DESCRIPTION OF THE TASK: Could you print out every entry, character for character?

RECORDS SHOWN:
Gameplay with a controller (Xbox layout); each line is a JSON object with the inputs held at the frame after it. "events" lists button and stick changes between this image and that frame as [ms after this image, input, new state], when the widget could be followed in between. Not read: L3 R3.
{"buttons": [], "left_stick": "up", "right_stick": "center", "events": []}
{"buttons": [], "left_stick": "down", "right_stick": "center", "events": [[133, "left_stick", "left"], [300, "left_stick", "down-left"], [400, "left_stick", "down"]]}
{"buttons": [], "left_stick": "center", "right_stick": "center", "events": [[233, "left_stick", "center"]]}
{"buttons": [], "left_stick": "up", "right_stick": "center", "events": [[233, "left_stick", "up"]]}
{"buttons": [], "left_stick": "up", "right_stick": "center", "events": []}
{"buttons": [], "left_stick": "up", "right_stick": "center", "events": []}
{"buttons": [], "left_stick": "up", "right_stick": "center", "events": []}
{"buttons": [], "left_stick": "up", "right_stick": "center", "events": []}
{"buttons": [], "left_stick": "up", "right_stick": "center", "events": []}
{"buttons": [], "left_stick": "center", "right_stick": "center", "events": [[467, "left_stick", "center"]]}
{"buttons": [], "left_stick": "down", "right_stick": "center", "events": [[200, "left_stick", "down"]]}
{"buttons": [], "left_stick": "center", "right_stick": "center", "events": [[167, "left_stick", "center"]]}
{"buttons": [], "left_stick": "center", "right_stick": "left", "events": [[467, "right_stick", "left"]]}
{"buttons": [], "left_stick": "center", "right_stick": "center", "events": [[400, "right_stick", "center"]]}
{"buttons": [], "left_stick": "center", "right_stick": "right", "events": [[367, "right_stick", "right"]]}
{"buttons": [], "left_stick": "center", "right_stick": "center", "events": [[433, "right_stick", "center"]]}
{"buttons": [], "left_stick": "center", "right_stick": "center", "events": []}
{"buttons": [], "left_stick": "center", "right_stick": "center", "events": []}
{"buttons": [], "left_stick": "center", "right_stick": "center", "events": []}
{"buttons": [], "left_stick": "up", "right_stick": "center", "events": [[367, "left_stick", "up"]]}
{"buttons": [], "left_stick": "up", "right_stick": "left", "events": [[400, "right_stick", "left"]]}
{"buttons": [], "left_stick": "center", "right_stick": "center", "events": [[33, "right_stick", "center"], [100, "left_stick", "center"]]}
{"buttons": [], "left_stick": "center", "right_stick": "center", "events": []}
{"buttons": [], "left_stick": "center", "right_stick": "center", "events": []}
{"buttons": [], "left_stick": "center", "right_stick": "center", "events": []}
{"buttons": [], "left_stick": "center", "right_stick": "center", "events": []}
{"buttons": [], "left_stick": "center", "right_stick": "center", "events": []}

THE COMPLETED TASK:
Gameplay with a controller (Xbox layout); each line is a JSON object with the inputs held at the frame after it. "events" lists button and stick changes between this image and that frame as [ms after this image, input, new state], when the widget could be followed in between. Not read: L3 R3.
{"buttons": [], "left_stick": "up", "right_stick": "center", "events": []}
{"buttons": [], "left_stick": "down", "right_stick": "center", "events": [[133, "left_stick", "left"], [300, "left_stick", "down-left"], [400, "left_stick", "down"]]}
{"buttons": [], "left_stick": "center", "right_stick": "center", "events": [[233, "left_stick", "center"]]}
{"buttons": [], "left_stick": "up", "right_stick": "center", "events": [[233, "left_stick", "up"]]}
{"buttons": [], "left_stick": "up", "right_stick": "center", "events": []}
{"buttons": [], "left_stick": "up", "right_stick": "center", "events": []}
{"buttons": [], "left_stick": "up", "right_stick": "center", "events": []}
{"buttons": [], "left_stick": "up", "right_stick": "center", "events": []}
{"buttons": [], "left_stick": "up", "right_stick": "center", "events": []}
{"buttons": [], "left_stick": "center", "right_stick": "center", "events": [[467, "left_stick", "center"]]}
{"buttons": [], "left_stick": "down", "right_stick": "center", "events": [[200, "left_stick", "down"]]}
{"buttons": [], "left_stick": "center", "right_stick": "center", "events": [[167, "left_stick", "center"]]}
{"buttons": [], "left_stick": "center", "right_stick": "left", "events": [[467, "right_stick", "left"]]}
{"buttons": [], "left_stick": "center", "right_stick": "center", "events": [[400, "right_stick", "center"]]}
{"buttons": [], "left_stick": "center", "right_stick": "right", "events": [[367, "right_stick", "right"]]}
{"buttons": [], "left_stick": "center", "right_stick": "center", "events": [[433, "right_stick", "center"]]}
{"buttons": [], "left_stick": "center", "right_stick": "center", "events": []}
{"buttons": [], "left_stick": "center", "right_stick": "center", "events": []}
{"buttons": [], "left_stick": "center", "right_stick": "center", "events": []}
{"buttons": [], "left_stick": "up", "right_stick": "center", "events": [[367, "left_stick", "up"]]}
{"buttons": [], "left_stick": "up", "right_stick": "left", "events": [[400, "right_stick", "left"]]}
{"buttons": [], "left_stick": "center", "right_stick": "center", "events": [[33, "right_stick", "center"], [100, "left_stick", "center"]]}
{"buttons": [], "left_stick": "center", "right_stick": "center", "events": []}
{"buttons": [], "left_stick": "center", "right_stick": "center", "events": []}
{"buttons": [], "left_stick": "center", "right_stick": "center", "events": []}
{"buttons": [], "left_stick": "center", "right_stick": "center", "events": []}
{"buttons": [], "left_stick": "center", "right_stick": "center", "events": []}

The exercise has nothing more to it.